▸ Problem description
Below are some records; quote exactly the lines from the one that contains "en Zellumsatz zu" through the one that contains "lft, die übermäßige", inclusive, and no others.

▸ Records supplied

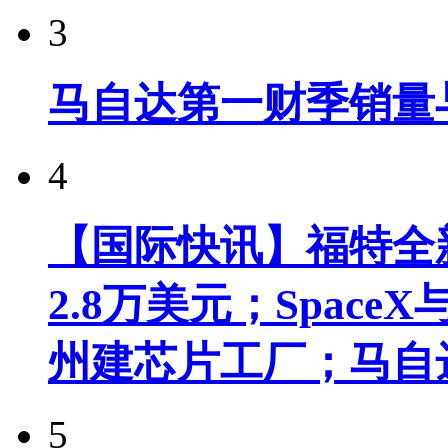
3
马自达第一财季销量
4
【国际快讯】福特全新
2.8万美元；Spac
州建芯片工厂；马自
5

---

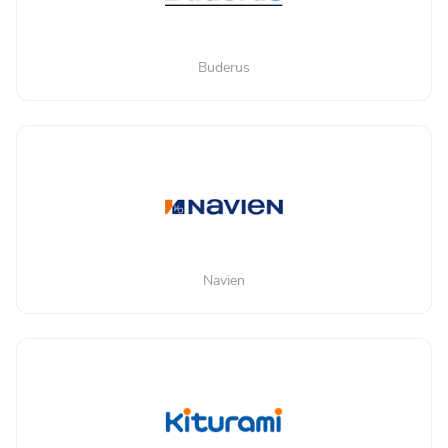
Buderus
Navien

--

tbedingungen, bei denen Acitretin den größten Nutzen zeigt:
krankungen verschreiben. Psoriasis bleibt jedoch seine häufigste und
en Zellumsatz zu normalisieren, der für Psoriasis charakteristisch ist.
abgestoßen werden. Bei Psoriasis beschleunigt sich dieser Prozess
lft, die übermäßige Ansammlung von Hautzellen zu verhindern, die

▸ Exercise result
en Zellumsatz zu normalisieren, der für Psoriasis charakteristisch ist.
abgestoßen werden. Bei Psoriasis beschleunigt sich dieser Prozess
lft, die übermäßige Ansammlung von Hautzellen zu verhindern, die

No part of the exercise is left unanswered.